IEEE Trans Pattern Anal Mach Intell. 2022 Aug;44(8):3940-3956. doi: 10.1109/TPAMI.2021.3064379. Epub 2022 Jul 1.
We target the problem named unsupervised domain adaptive semantic segmentation. A key in this campaign consists in reducing the domain shift, so that a classifier based on labeled data from one domain can generalize well to other domains. With the advancement of adversarial learning method, recent works prefer the strategy of aligning the marginal distribution in the feature spaces for minimizing the domain discrepancy. However, based on the observance in experiments, only focusing on aligning global marginal distribution but ignoring the local joint distribution alignment fails to be the optimal choice. Other than that, the noisy factors existing in the feature spaces, which are not relevant to the target task, entangle with the domain invariant factors improperly and make the domain distribution alignment more difficult. To address those problems, we introduce two new modules, Significance-aware Information Bottleneck (SIB) and Category-level alignment (CLA), to construct a purified embedding-based category-level adversarial network. As the name suggests, our designed network, CLAN, can not only disentangle the noisy factors and suppress their influences for target tasks but also utilize those purified features to conduct a more delicate level domain calibration, i.e., global marginal distribution and local joint distribution alignment simultaneously. In three domain adaptation tasks, i.e., GTA5 → Cityscapes, SYNTHIA → Cityscapes and Cross Season, we validate that our proposed method matches the state of the art in segmentation accuracy.

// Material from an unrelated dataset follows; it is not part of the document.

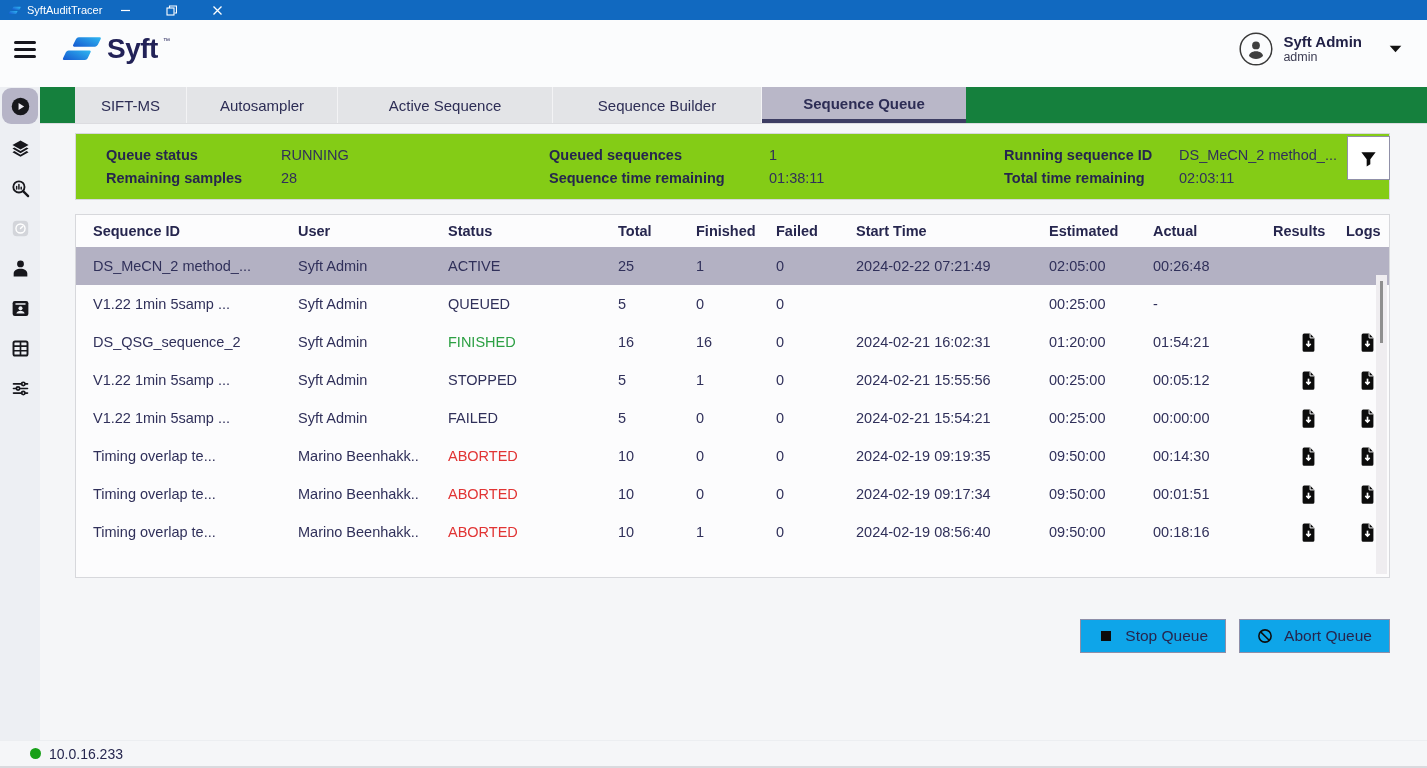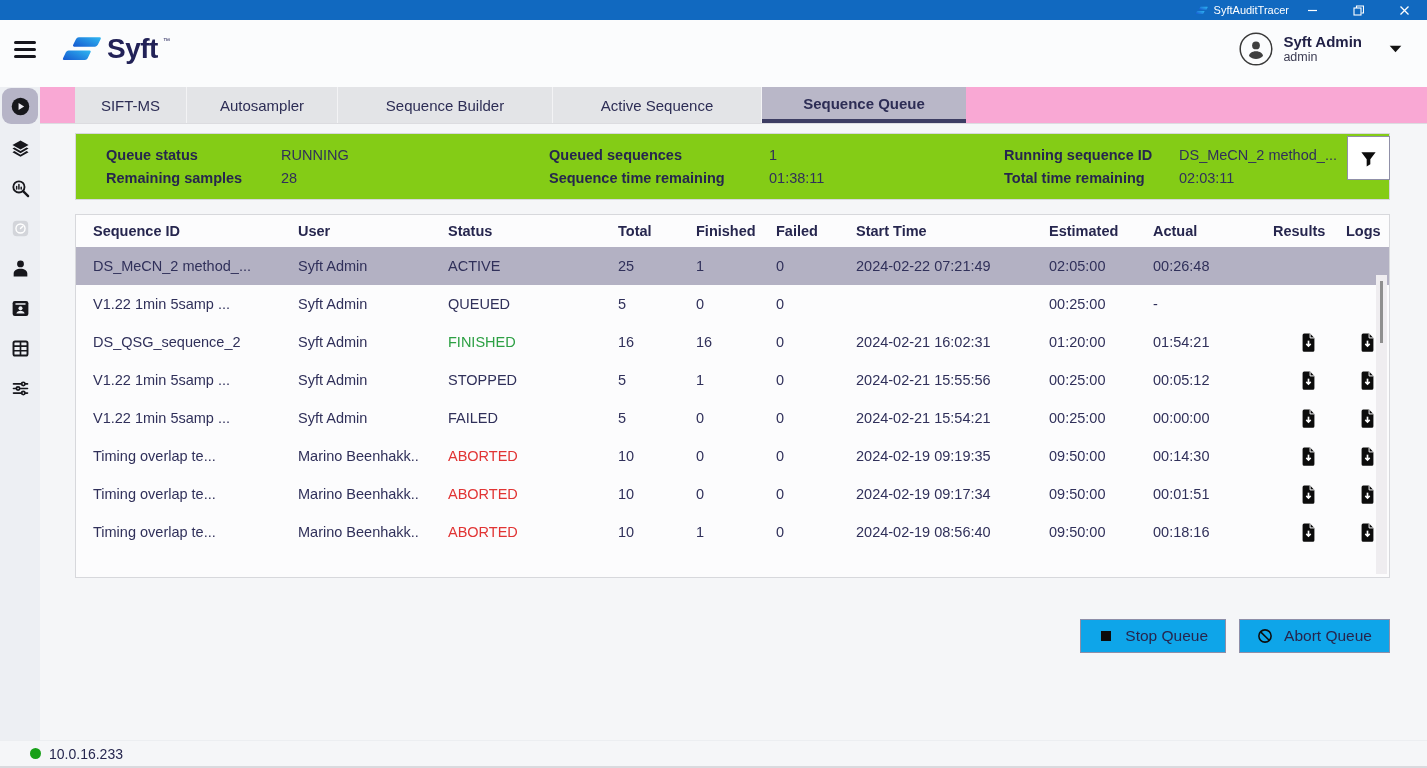"SyftAuditTracer" .titlebar { justify-content: flex-end -> flex-start }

我们的目标是解决无监督领域自适应语义分割问题。该研究的关键在于减少领域转移,以便基于一个领域的有标签数据构建的分类器能够很好地泛化到其他领域。随着对抗学习方法的进步,最近的工作更倾向于在特征空间中对齐边缘分布的策略,以最小化域差异。然而,根据实验观察,仅关注全局边缘分布的对齐而忽略局部联合分布的对齐并不是最佳选择。此外,特征空间中存在的与目标任务无关的噪声因素与域不变因素不当纠缠,使得域分布对齐更加困难。为了解决这些问题,我们引入了两个新的模块,即有意义的信息瓶颈 (SIB) 和类别级对齐 (CLA),以构建基于纯净嵌入的类别级对抗网络。顾名思义,我们设计的网络 CLAN 不仅可以分离噪声因素并抑制其对目标任务的影响,还可以利用这些纯净的特征进行更精细的域校准,即同时进行全局边缘分布和局部联合分布对齐。在三个领域自适应任务中,即 GTA5→Cityscapes、SYNTHIA→Cityscapes 和跨季节,我们验证了我们提出的方法在分割精度上与最新技术相匹配。